Les joueurs et les adjoints ne sont pas les seuls à s’adresser ainsi à l’entraîneur : les membres du service de communication, du staff médical et de la restauration font de même. Si cela peut paraître étonnant pour un observateur extérieur, c’est la chose la plus naturelle du monde pour ceux qui vivent à l’intérieur de la bulle.
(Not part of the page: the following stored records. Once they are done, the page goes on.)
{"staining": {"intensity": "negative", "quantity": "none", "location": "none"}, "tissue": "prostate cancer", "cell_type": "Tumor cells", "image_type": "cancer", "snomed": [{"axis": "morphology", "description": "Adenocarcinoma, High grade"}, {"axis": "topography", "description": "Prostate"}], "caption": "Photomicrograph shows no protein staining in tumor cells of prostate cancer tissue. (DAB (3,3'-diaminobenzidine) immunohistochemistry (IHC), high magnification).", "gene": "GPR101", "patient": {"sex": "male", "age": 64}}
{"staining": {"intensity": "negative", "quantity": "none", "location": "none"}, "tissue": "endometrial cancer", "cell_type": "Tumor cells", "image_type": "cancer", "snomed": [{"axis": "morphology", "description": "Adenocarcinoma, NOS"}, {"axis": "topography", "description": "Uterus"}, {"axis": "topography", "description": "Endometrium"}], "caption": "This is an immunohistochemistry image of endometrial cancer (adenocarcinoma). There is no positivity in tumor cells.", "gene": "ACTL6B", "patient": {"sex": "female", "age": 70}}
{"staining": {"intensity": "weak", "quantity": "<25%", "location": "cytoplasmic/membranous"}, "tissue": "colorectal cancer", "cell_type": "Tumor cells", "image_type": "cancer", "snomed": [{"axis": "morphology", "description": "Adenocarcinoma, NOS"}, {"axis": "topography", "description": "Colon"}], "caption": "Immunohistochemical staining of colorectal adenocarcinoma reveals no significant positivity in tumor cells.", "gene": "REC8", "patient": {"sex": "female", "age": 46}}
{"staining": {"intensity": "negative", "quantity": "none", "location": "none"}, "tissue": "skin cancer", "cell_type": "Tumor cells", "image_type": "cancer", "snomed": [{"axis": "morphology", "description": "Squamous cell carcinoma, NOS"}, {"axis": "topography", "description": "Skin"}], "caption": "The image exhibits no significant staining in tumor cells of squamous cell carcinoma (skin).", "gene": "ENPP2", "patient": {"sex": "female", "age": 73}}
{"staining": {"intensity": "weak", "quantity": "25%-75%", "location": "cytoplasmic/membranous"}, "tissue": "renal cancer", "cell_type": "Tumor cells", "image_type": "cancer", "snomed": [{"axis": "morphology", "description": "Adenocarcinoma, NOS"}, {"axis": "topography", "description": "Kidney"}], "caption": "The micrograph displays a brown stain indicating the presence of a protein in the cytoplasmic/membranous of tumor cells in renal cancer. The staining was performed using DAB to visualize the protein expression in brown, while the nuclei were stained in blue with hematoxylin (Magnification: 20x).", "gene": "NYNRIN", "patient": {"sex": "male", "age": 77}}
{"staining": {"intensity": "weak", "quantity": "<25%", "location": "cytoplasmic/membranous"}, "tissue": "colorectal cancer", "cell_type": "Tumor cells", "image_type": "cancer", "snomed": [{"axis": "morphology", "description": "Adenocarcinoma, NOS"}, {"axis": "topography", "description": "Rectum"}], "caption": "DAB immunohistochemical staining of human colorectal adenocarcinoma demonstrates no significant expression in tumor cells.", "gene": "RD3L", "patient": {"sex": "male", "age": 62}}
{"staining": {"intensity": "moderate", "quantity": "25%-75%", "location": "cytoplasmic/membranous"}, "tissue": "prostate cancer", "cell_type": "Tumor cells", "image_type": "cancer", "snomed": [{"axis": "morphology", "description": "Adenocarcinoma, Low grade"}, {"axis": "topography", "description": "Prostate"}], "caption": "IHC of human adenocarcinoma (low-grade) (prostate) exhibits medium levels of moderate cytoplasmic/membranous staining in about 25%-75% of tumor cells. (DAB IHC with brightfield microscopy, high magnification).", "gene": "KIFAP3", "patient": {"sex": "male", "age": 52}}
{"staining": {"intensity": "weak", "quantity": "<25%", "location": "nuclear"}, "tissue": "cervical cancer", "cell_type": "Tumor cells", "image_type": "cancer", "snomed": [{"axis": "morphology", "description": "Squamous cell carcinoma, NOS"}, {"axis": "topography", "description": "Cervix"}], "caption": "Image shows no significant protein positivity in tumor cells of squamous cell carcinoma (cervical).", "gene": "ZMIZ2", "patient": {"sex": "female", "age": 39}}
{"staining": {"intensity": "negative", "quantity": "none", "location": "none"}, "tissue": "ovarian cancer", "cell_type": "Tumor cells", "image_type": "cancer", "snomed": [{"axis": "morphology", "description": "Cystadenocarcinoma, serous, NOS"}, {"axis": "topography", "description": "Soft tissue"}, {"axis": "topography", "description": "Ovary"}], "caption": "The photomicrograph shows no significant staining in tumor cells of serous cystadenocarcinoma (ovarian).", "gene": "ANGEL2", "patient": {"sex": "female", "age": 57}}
L’entraîneur de Wolverhampton, Rob Edwards, voit les choses un peu différemment. « Appelez‑moi Rob », avait‑il suggéré en succédant à Vítor Pereira au poste de manager en novembre dernier. Au début, le staff comme les joueurs trouvaient cela inhabituel. Désormais, toutefois, la plupart de l’effectif l’appellent simplement « Rob ».
La manière dont les joueurs s’adressent à leur entraîneur ne détermine évidemment pas les résultats. Elle révèle toutefois un technicien à l’aise avec lui-même et déterminé à imposer sa méthode, même si elle peut paraître peu conventionnelle. Tout le monde sait qui est aux commandes. Pourquoi l’étiquette aurait-elle de l’importance ?
Après l’une des saisons les plus moroses que la Premier League ait connues, Wolverhampton commence enfin à avancer, pas à pas, dans la bonne direction. Malgré des progrès récents, symbolisés par deux excellentes victoires contre Aston Villa et Liverpool, le staff des Wolves reste logiquement prudent. À ce stade, il ne s’agit pas de rêver d’un maintien héroïque, mais d’aborder la saison prochaine avec un élan positif.
L’ambiance au centre d’entraînement du club à Compton était logiquement plus détendue jeudi. Juste derrière les portes vitrées menant à la zone des joueurs, un écran géant diffusait les buts de Rodrigo Gomes et d’André, qui ont fait tomber Liverpool mardi, à la veille de la deuxième confrontation face aux Reds en FA Cup vendredi.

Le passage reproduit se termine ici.